When Katrina King’s visit to a cafe results in a narrative spinning out of control thanks to a fame-hungry stranger, her sudden viral fame threatens her ordered, routined life and pushes her friend/bodyguard of many years to hide her away at his family peach farm. It takes, predictably, the intervention of animals and friends and family for the status quo to change between them, but it’s still a slow, slow burn of a romance, with a lot of thoughts about ‘why this shouldn’t happen’ up until the last third of the book.

Both Jasvinder Singh and Katrina are cautious in their own ways thanks to their own personal histories, but the jigsaw puzzle of both Jas’s and Katrina’s lives are revealed in fragments, which proved frustrating at times as I tried to piece together it all without the whole picture coming into play. Yet these seemed fairly inconsequential even as the story wore on, as Rai chooses to take the smoother and calmer path to a HEA that simply creeps up on you.
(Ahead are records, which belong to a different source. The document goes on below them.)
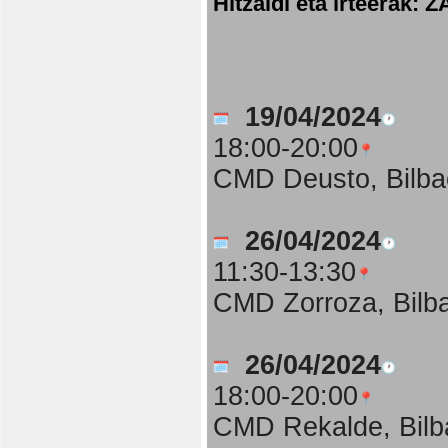
Hitzaldi eta irteer
19/04/2024
18:00-20:00
CMD Deusto, Bilba
26/04/2024
11:30-13:30
CMD Zorroza, Bilb
26/04/2024
18:00-20:00
CMD Rekalde, Bilb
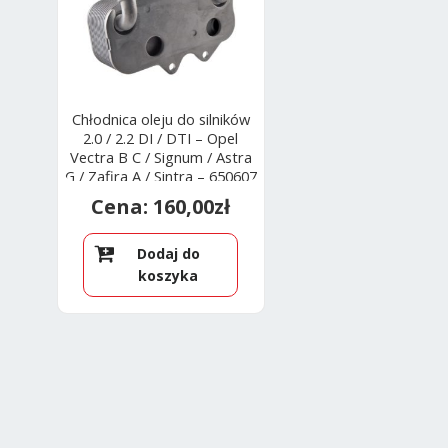
Chłodnica oleju do silników
2.0 / 2.2 DI / DTI – Opel
Vectra B C / Signum / Astra
G / Zafira A / Sintra – 650607
/ 9117318
160,00
zł
Dodaj do
koszyka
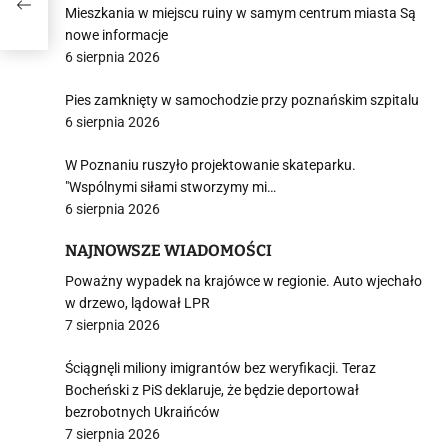
Mieszkania w miejscu ruiny w samym centrum miasta Są
nowe informacje
6 sierpnia 2026
Pies zamknięty w samochodzie przy poznańskim szpitalu
6 sierpnia 2026
W Poznaniu ruszyło projektowanie skateparku.
"Wspólnymi siłami stworzymy mi…
6 sierpnia 2026
NAJNOWSZE WIADOMOŚCI
Poważny wypadek na krajówce w regionie. Auto wjechało
w drzewo, lądował LPR
7 sierpnia 2026
Ściągnęli miliony imigrantów bez weryfikacji. Teraz
Bocheński z PiS deklaruje, że będzie deportował
bezrobotnych Ukraińców
7 sierpnia 2026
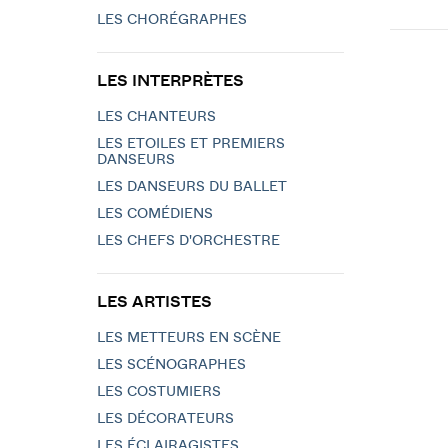
LES CHORÉGRAPHES
LES INTERPRÈTES
LES CHANTEURS
LES ETOILES ET PREMIERS
DANSEURS
LES DANSEURS DU BALLET
LES COMÉDIENS
LES CHEFS D'ORCHESTRE
LES ARTISTES
LES METTEURS EN SCÈNE
LES SCÉNOGRAPHES
LES COSTUMIERS
LES DÉCORATEURS
LES ÉCLAIRAGISTES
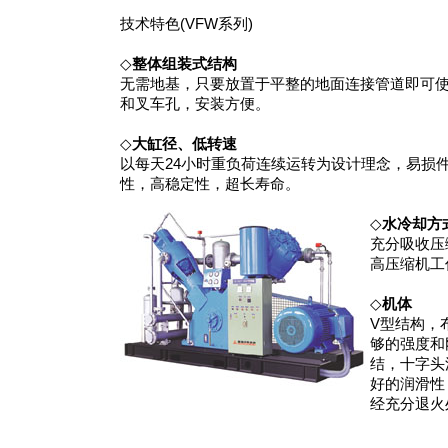
技术特色(VFW系列)
◇
整体组装式结构
无需地基，只要放置于平整的地面连接管道即可
和叉车孔，安装方便。
◇
大缸径、低转速
以每天24小时重负荷连续运转为设计理念，易损
性，高稳定性，超长寿命。
◇
水冷却方
充分吸收压
高压缩机工
◇
机体
V型结构，
够的强度和
结，十字头
好的润滑性
经充分退火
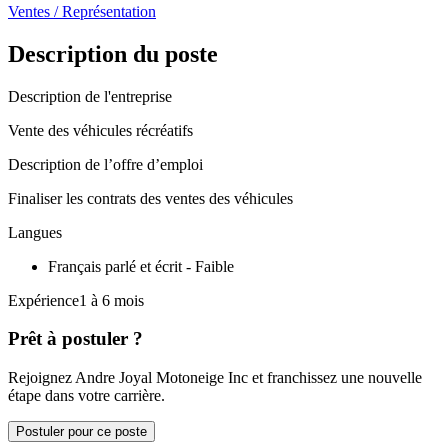
Ventes / Représentation
Description du poste
Description de l'entreprise
Vente des véhicules récréatifs
Description de l’offre d’emploi
Finaliser les contrats des ventes des véhicules
Langues
Français parlé et écrit - Faible
Expérience1 à 6 mois
Prêt à postuler ?
Rejoignez Andre Joyal Motoneige Inc et franchissez une nouvelle
étape dans votre carrière.
Postuler pour ce poste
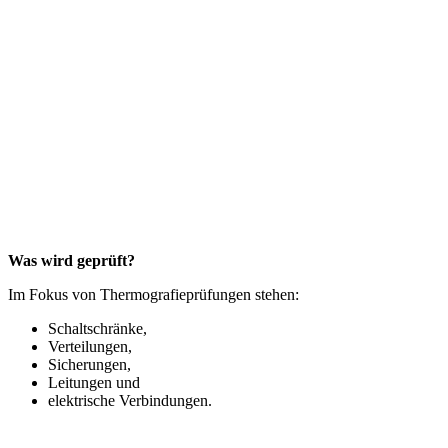
Was wird geprüft?
Im Fokus von Thermografieprüfungen stehen:
Schaltschränke,
Verteilungen,
Sicherungen,
Leitungen und
elektrische Verbindungen.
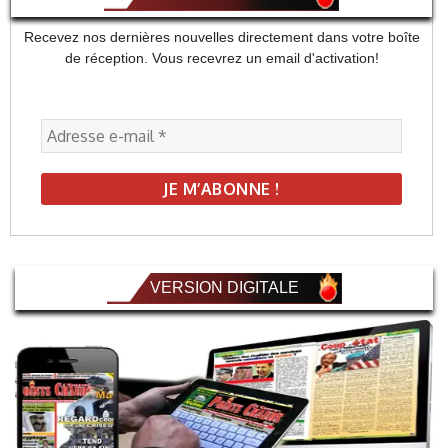
Recevez nos dernières nouvelles directement dans votre boîte
de réception. Vous recevrez un email d'activation!
VERSION DIGITALE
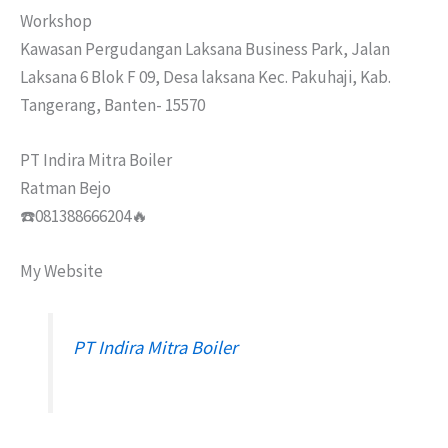
Workshop
Kawasan Pergudangan Laksana Business Park, Jalan
Laksana 6 Blok F 09, Desa laksana Kec. Pakuhaji, Kab.
Tangerang, Banten- 15570
PT Indira Mitra Boiler
Ratman Bejo
☎️081388666204🔥
My Website
PT Indira Mitra Boiler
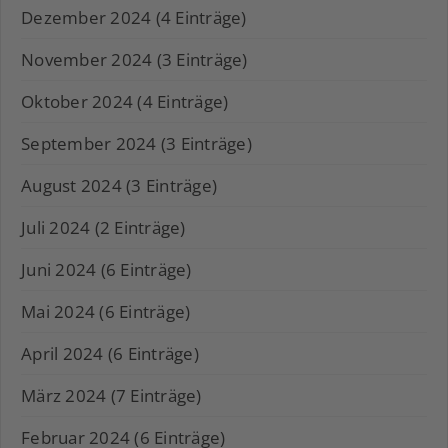
Dezember 2024 (4 Einträge)
November 2024 (3 Einträge)
Oktober 2024 (4 Einträge)
September 2024 (3 Einträge)
August 2024 (3 Einträge)
Juli 2024 (2 Einträge)
Juni 2024 (6 Einträge)
Mai 2024 (6 Einträge)
April 2024 (6 Einträge)
März 2024 (7 Einträge)
Februar 2024 (6 Einträge)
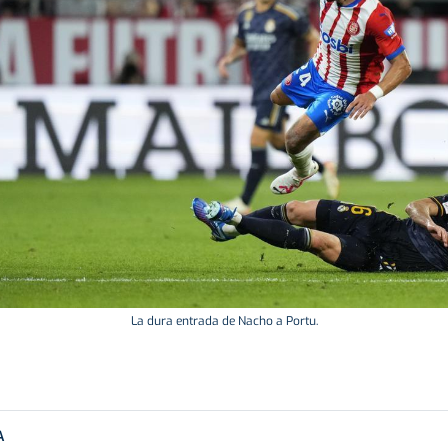
La dura entrada de Nacho a Portu.
A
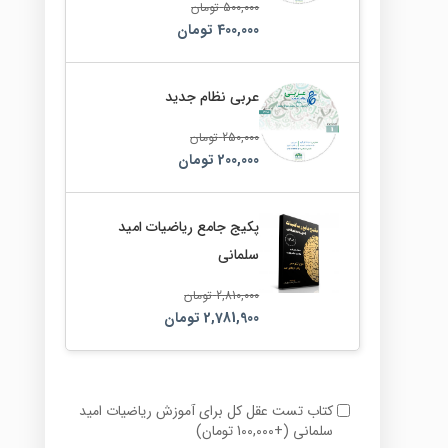
500,000
تومان
400,000
تومان
عربی نظام جدید
250,000
تومان
200,000
تومان
پکیج جامع ریاضیات امید
سلمانی
2,810,000
تومان
2,781,900
تومان
کتاب تست عقل کل برای آموزش ریاضیات امید
سلمانی
(
+
100,000
تومان
)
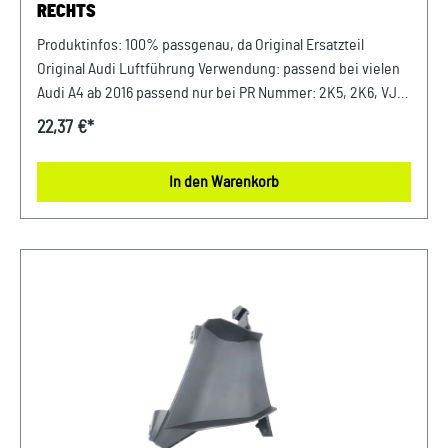
ECHTS
Produktinfos: 100% passgenau, da Original Ersatzteil
Original Audi Luftführung Verwendung: passend bei vielen
Audi A4 ab 2016 passend nur bei PR Nummer: 2K5, 2K6, VJ8
+ GP0 Luftführung Stoßfänger Beifahrerseite (Rechts)
22,37 €*
Unser Service für Sie: Um Fehlkäufe zu vermeiden, bieten
wir Ihnen die Möglichkeit, uns vor Ihrer Bestellung oder in
In den Warenkorb
der Kaufabwicklung die 17-stellige Fahrgestellnummer (Bsp.
VW: WVWZZZ... Audi: WAUZZZ...) Ihres Fahrzeugs
mitzuteilen. Wir prüfen vorab, ob der gewünschte Artikel
zum Fahrzeug passt.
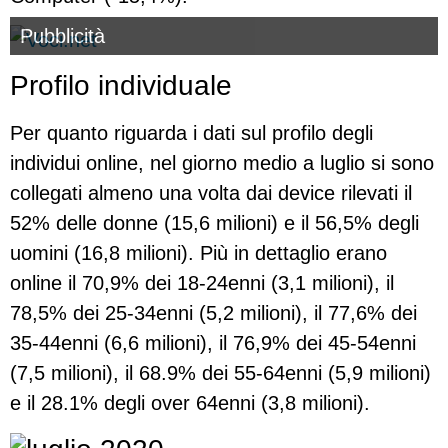
Pubblicità
Profilo individuale
Per quanto riguarda i dati sul profilo degli
individui online, nel giorno medio a luglio si sono
collegati almeno una volta dai device rilevati il
52% delle donne (15,6 milioni) e il 56,5% degli
uomini (16,8 milioni). Più in dettaglio erano
online il 70,9% dei 18-24enni (3,1 milioni), il
78,5% dei 25-34enni (5,2 milioni), il 77,6% dei
35-44enni (6,6 milioni), il 76,9% dei 45-54enni
(7,5 milioni), il 68.9% dei 55-64enni (5,9 milioni)
e il 28.1% degli over 64enni (3,8 milioni).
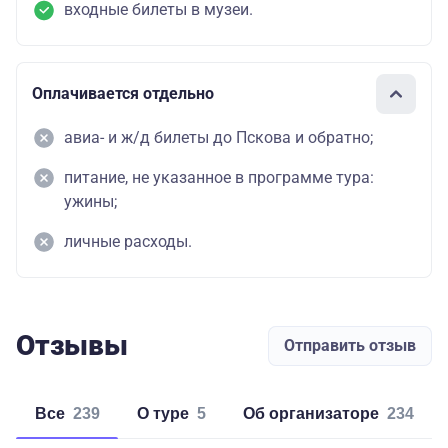
входные билеты в музеи.
Оплачивается отдельно
авиа- и ж/д билеты до Пскова и обратно;
питание, не указанное в программе тура:
ужины;
личные расходы.
Отзывы
Отправить отзыв
Все
239
о туре
5
об организаторе
234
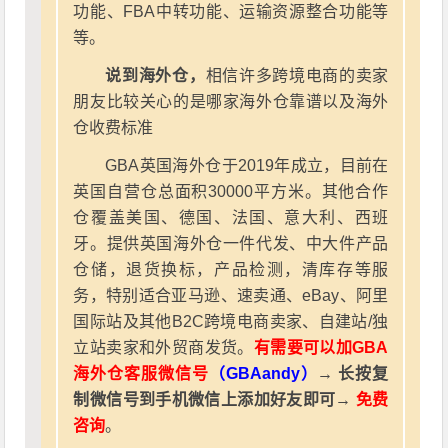
功能、FBA中转功能、运输资源整合功能等
等。
说到海外仓，
相信许多跨境电商的卖家
朋友比较关心的是哪家海外仓靠谱以及海外
仓收费标准
GBA英国海外仓于2019年成立，目前在
英国自营仓总面积30000平方米。其他合作
仓覆盖美国、德国、法国、意大利、西班
牙。提供英国海外仓一件代发、中大件产品
仓储，退货换标，产品检测，清库存等服
务，特别适合亚马逊、速卖通、eBay、阿里
国际站及其他B2C跨境电商卖家、自建站/独
立站卖家和外贸商发货。
有需要可以加GBA
海外仓客服微信号
（GBAandy）
→ 长按复
制微信号到手机微信上添加好友即可→
免费
咨询
。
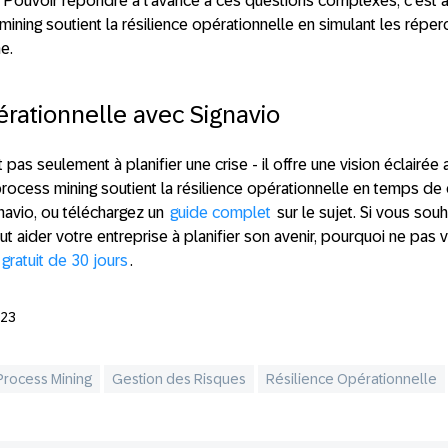
 Pouvoir répondre à l'avance à ces questions complexes, c'est a
ining soutient la résilience opérationnelle en simulant les réper
e.
érationnelle avec Signavio
pas seulement à planifier une crise - il offre une vision éclairée a
cess mining soutient la résilience opérationnelle en temps de 
avio, ou téléchargez un
guide complet
sur le sujet. Si vous souh
t aider votre entreprise à planifier son avenir, pourquoi ne pas 
 gratuit de 30 jours
.
023
Process Mining
Gestion des Risques
Résilience Opérationnelle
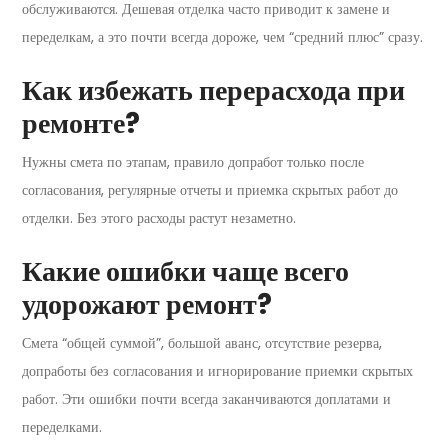
обслуживаются. Дешевая отделка часто приводит к замене и
переделкам, а это почти всегда дороже, чем “средний плюс” сразу.
Как избежать перерасхода при
ремонте?
Нужны смета по этапам, правило допработ только после
согласования, регулярные отчеты и приемка скрытых работ до
отделки. Без этого расходы растут незаметно.
Какие ошибки чаще всего
удорожают ремонт?
Смета “общей суммой”, большой аванс, отсутствие резерва,
допработы без согласования и игнорирование приемки скрытых
работ. Эти ошибки почти всегда заканчиваются доплатами и
переделками.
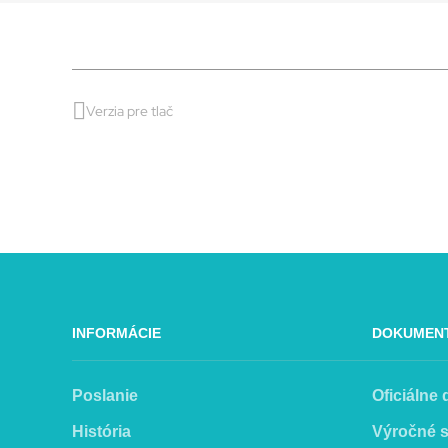
Verzia pre tlač
INFORMÁCIE
DOKUMEN
Poslanie
Oficiálne
História
Výročné 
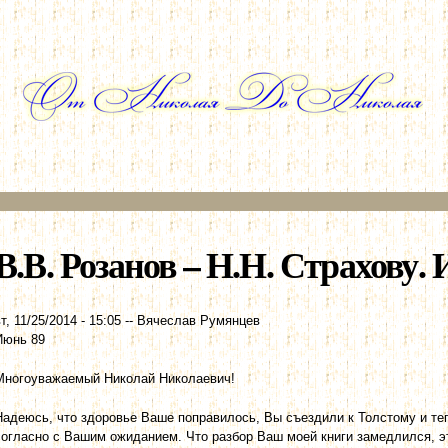
Перейти к
основному
содержанию
В.В. Розанов – Н.Н. Страхову. 
т, 11/25/2014 - 15:05
--
Вячеслав Румянцев
Июнь 89
Многоуважаемый Николай Николаевич!
Надеюсь, что здоровье Ваше поправилось, Вы съездили к Толстому и теп
согласно с Вашим ожиданием. Что разбор Ваш моей книги замедлился, э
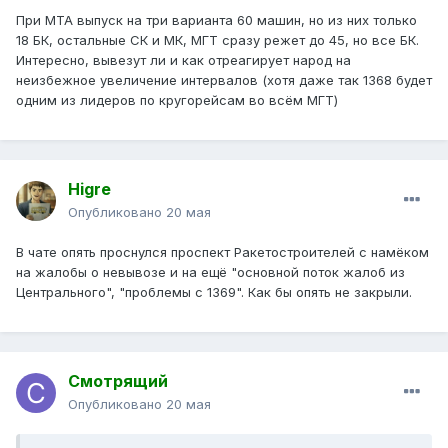
При МТА выпуск на три варианта 60 машин, но из них только
18 БК, остальные СК и МК, МГТ сразу режет до 45, но все БК.
Интересно, вывезут ли и как отреагирует народ на
неизбежное увеличение интервалов (хотя даже так 1368 будет
одним из лидеров по кругорейсам во всём МГТ)
Higre
Опубликовано
20 мая
В чате опять проснулся проспект Ракетостроителей с намёком
на жалобы о невывозе и на ещё "основной поток жалоб из
Центрального", "проблемы с 1369". Как бы опять не закрыли.
Смотрящий
Опубликовано
20 мая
Alisha Rai’s ‘Girl Gone Viral’ is a different animal from its predecessor and it’s a change that I don’t exactly know how to deal with—not a bad one, since it sort of hovers between contemporary romance and a slight threat to privacy that requires nothing more than staying low and some familial, domestic upheaval. The angst level is low—not the sort that pulls the emotions out of your chest and has it aching—with an equally-strange low level of steam that’s unusual for Rai’s writing. Still, the last few bits of the book were the parts that I truly found enjoyable, much more than the first, slower-paced sections where things just trundled along, despite the softer and sweeter protagonists who actually do deserve each other and their HEA.